When we lose a loved one, many times their story is overlooked. I'm not talking about the story of how the person passed away--no. I am talking about the life that they lived up until their last breath, their last heartbeat. Often when we speak of those that have been lost, others ask how "it" happened. This tends to cause the accomplishments of the person whom has passed away to be overlooked. For instance, one may have been taken from us due to stage 4 Esophageal Cancer. While yes, this man may have lost his battle to cancer, but that is not his story. His story would have included the fact that he was an extremely strong person, and his battle throughout cancer proved that. His story includes his favorite sports teams, quirky hobbies, and lifetime goals. How he lost his life is not equivalent to all of the accomplishments he was able to achieve during the time where he breathed regularly and his heart beat. When people lose their battles, we cannot let their stories fade away. The people whom we have lost are not their downfall to the Angel of Death. Because of the necessity of accepting a loved ones death is not an easy one, we always think of it as "too early" and "too soon" to lose someone whom was important to us. But the truth is, there is never a 'good' time to lose someone we care for. Many times the Angel of Death gives no warning as to who will be its next victim.

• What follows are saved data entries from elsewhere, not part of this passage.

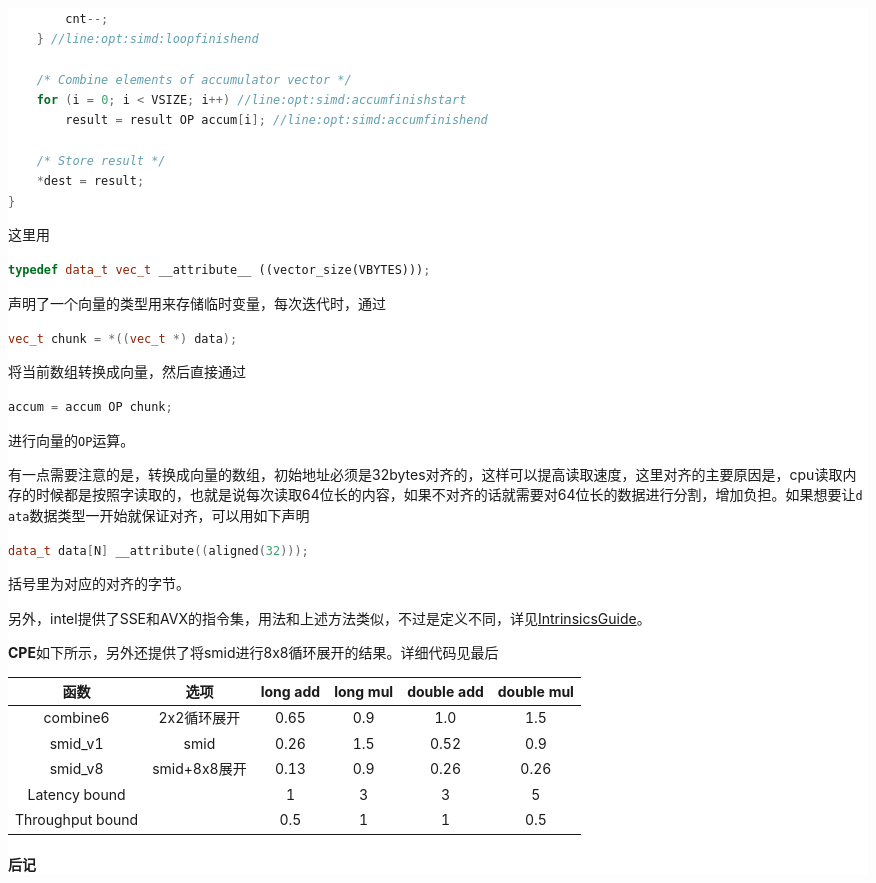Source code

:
 ```c++
    	cnt--;
    } //line:opt:simd:loopfinishend

    /* Combine elements of accumulator vector */
    for (i = 0; i < VSIZE; i++) //line:opt:simd:accumfinishstart
    	result = result OP accum[i]; //line:opt:simd:accumfinishend

    /* Store result */
    *dest = result;
}
```

这里用

```c++
typedef data_t vec_t __attribute__ ((vector_size(VBYTES)));
```

声明了一个向量的类型用来存储临时变量，每次迭代时，通过

```c++
vec_t chunk = *((vec_t *) data);
```

将当前数组转换成向量，然后直接通过

```c++
accum = accum OP chunk;
```

进行向量的`OP`运算。

有一点需要注意的是，转换成向量的数组，初始地址必须是32bytes对齐的，这样可以提高读取速度，这里对齐的主要原因是，cpu读取内存的时候都是按照字读取的，也就是说每次读取64位长的内容，如果不对齐的话就需要对64位长的数据进行分割，增加负担。如果想要让`data`数据类型一开始就保证对齐，可以用如下声明

```c++
data_t data[N] __attribute((aligned(32)));
```

括号里为对应的对齐的字节。

另外，intel提供了SSE和AVX的指令集，用法和上述方法类似，不过是定义不同，详见[IntrinsicsGuide](https://software.intel.com/sites/landingpage/IntrinsicsGuide/)。

**CPE**如下所示，另外还提供了将smid进行8x8循环展开的结果。详细代码见最后

|       函数       |     选项     | long add | long mul | double add | double mul |
| :--------------: | :----------: | :------: | :------: | :--------: | :--------: |
|     combine6     | 2x2循环展开  |   0.65   |   0.9    |    1.0     |    1.5     |
|     smid_v1      |     smid     |   0.26   |   1.5    |    0.52    |    0.9     |
|     smid_v8      | smid+8x8展开 |   0.13   |   0.9    |    0.26    |    0.26    |
|  Latency bound   |              |    1     |    3     |     3      |     5      |
| Throughput bound |              |   0.5    |    1     |     1      |    0.5     |

#### 后记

I believe the Angel of Death further goes on to haunt the living, those whom knew the recently deceased. The Angel of Death is a metaphor that represents the guilt and uneasiness that is left behind after the loss of a loved one. This "Angel" sits both over our heads and within the pits of our stomachs. The empty feeling eats away at the living, as if we could have prevented such disaster, such loss. This guilt, this uneasiness hangs over us, reminding us and challenging us, as if we could have done more ... We should have done more. But, in reality, it is us who stand in our own way. We must accept that our loved one is gone, and has gone peacefully. It is we, the living, that struggle with the idea of peace, as our minds have been rattled, memories distorted. As hard as it may be, in order for our loved ones to pass peacefully, we must come to peace for them.
The crazy part about life, is that nothing is predictable, nor is it promised, that is, except for death. Death is unavoidable. Death is inevitable. However, in light of such a dark time, we must remember that each love, life, and death does not discriminate against one another, nor discriminate towards a single human being. All are experiences that each human encounters.